Hierarchical clustering from the pairwise distances: at the beginning of the process, each element is in a cluster of its own. The clusters are then sequentially combined into larger clusters until all elements end up being in the same cluster.

colnames(distmat) = rownames(distmat) = c(paste0("real-", 1:(nmonth/2)),
                                          paste0("darwin-", 1:(nmonth/2)))
distmat <- as.dist(distmat, diag = TRUE)

labelCol <- function(x) {
  if (is.leaf(x)) {
    ## fetch label
    label <- attr(x, "label") 
    ## set label color to red for A and B, to blue otherwise
    attr(x, "nodePar") <- list(lab.col=ifelse(sapply(label, substr, 1,4) == "real", "blue", "red"))
  }
  return(x)
}

## plot(hclust(distmat), axes=FALSE)
hc = hclust(distmat)
d <- dendrapply(as.dendrogram(hc), labelCol)
plot(d, axes=FALSE)

Multidimensional scaling (MDS) is a dimension reduction technique to translate + visualize the level of similarity of \(n\) individual cases of a dataset. MDS translates pairwise 'distances' among a set of \(n=24\) objects into a configuration of \(n=24\) points mapped into a lower-dimensional Cartesianspace (e.g. 2D) while preserving the pairwise distances.

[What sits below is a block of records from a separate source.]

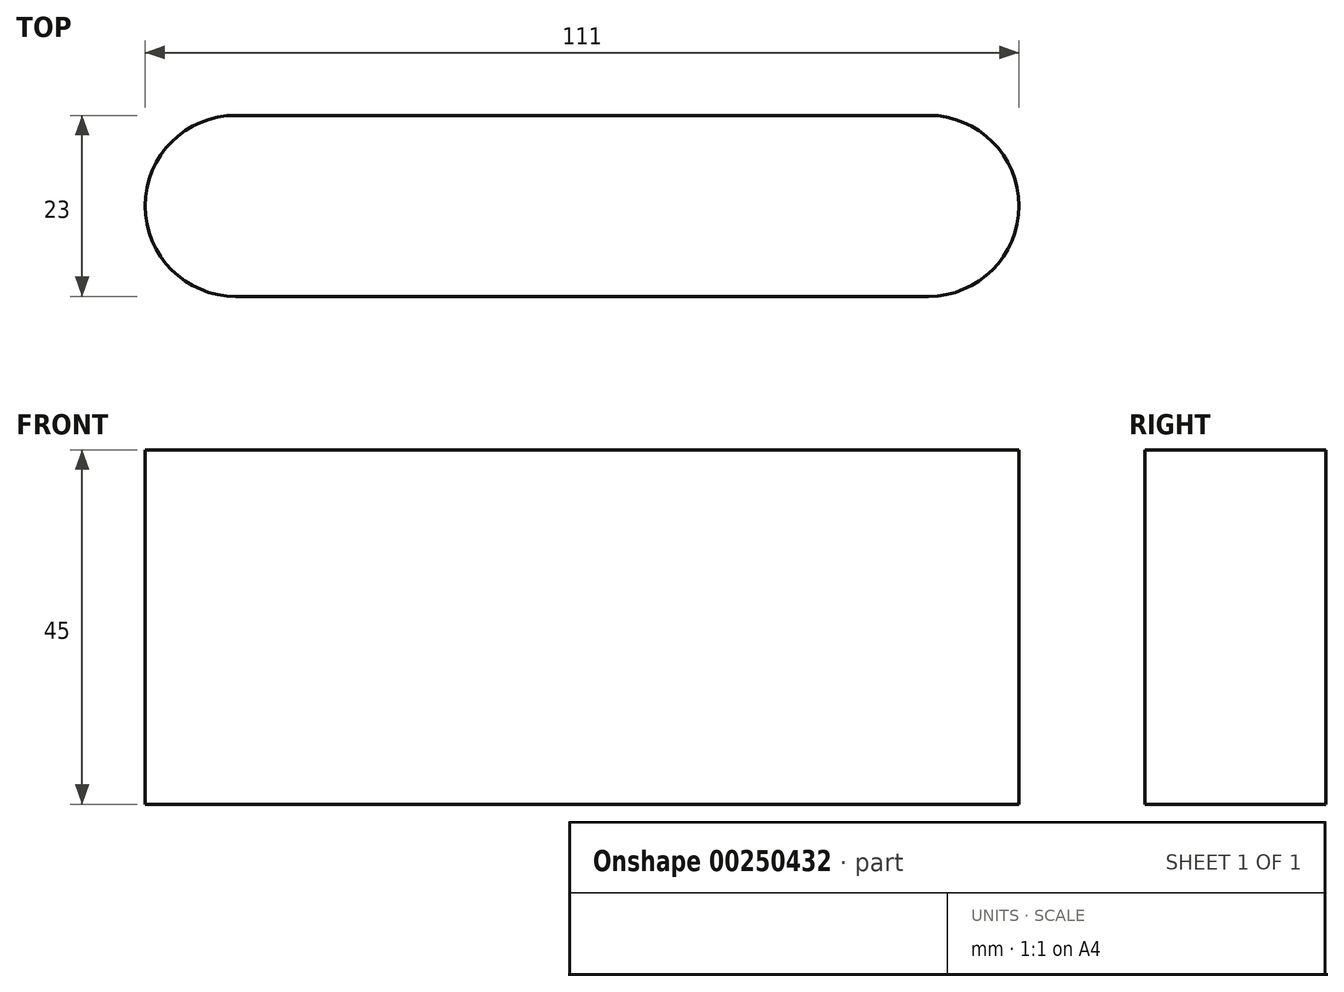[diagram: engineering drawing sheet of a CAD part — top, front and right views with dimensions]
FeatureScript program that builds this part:
annotation { "Feature Type Name" : "Feature", "Feature Type Description" : "" }
export const myFeature = defineFeature(function(context is Context, id is Id, definition is map)
    precondition{}
    {
        {
            var Q0;
            Q0=qCreatedBy(makeId("Front.planeOp"),FACE);
            var sketch = newSketch(context, id + "F0", { "sketchPlane" : qUnion([Q0])});
            skLineSegment(sketch, "E0.bottom", {"start": v(55.5, -22.5) * mm, "end": v(-55.5, -22.5) * mm});
            skLineSegment(sketch, "E0.top", {"start": v(55.5, 22.5) * mm, "end": v(-55.5, 22.5) * mm});
            skLineSegment(sketch, "E0.left", {"start": v(55.5, -22.5) * mm, "end": v(55.5, 22.5) * mm});
            skLineSegment(sketch, "E0.right", {"start": v(-55.5, -22.5) * mm, "end": v(-55.5, 22.5) * mm});
            skPoint(sketch, "E0.middle", {"position": v(0, 0) * mm});
            skSolve(sketch);
        }
        {
            var Q0;
            Q0=makeQuery(id+"F0.imprint","IMPRINT",FACE,{"disambiguationData":[TD([[makeQuery(id+"F0.imprint","IMPRINT",EDGE,{"derivedFrom":sQuery(id+"F0.wireOp",EDGE,"E0.bottom")}),-1.0]])]});
            extrude(context, id + "F1", {"entities" : qUnion([Q0]), "endBound" : BoundingType.SYMMETRIC, "depth" : 23 * mm});
        }
        {
            var Q0;
            Q0=makeQuery(id+"F1.opExtrude","CAP_EDGE",EDGE,{"disambiguationData":[OSD([sQuery(id+"F0.wireOp",EDGE,"E0.right")])],"isStart":false});
            var Q1;
            Q1=makeQuery(id+"F1.opExtrude","CAP_EDGE",EDGE,{"disambiguationData":[OSD([sQuery(id+"F0.wireOp",EDGE,"E0.right")])],"isStart":true});
            var Q2;
            Q2=makeQuery(id+"F1.opExtrude","CAP_EDGE",EDGE,{"disambiguationData":[OSD([sQuery(id+"F0.wireOp",EDGE,"E0.left")])],"isStart":true});
            var Q3;
            Q3=makeQuery(id+"F1.opExtrude","CAP_EDGE",EDGE,{"disambiguationData":[OSD([sQuery(id+"F0.wireOp",EDGE,"E0.left")])],"isStart":false});
            fillet(context, id + "F2", {"entities" : qUnion([Q0, Q1, Q2, Q3]), "radius" : 11.5 * mm, "tangentPropagation" : true, "allowEdgeOverflow" : false});
        }
    });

## Multidimensional scaling
fit <- cmdscale(distmat, eig=TRUE, k=2) # k is the number of dim

# plot solution
x <- fit$points[,1]
y <- fit$points[,2]
par(pty="s")
plot(x, y, xlab="Coordinate 1", ylab="Coordinate 2",
     main="Metric MDS", type="n")
text(x, y, labels = c(paste0(1:(nmonth/2)),
                      paste0(1:(nmonth/2))),
     col =  c(rep("blue", nmonth/2), rep("red", nmonth/2)),
     cex=2)
legend("topright", fill=c('blue', 'red'), legend = c("real", "Darwin"))

Each data source is closer to each other, more so than the same month from the two data sources.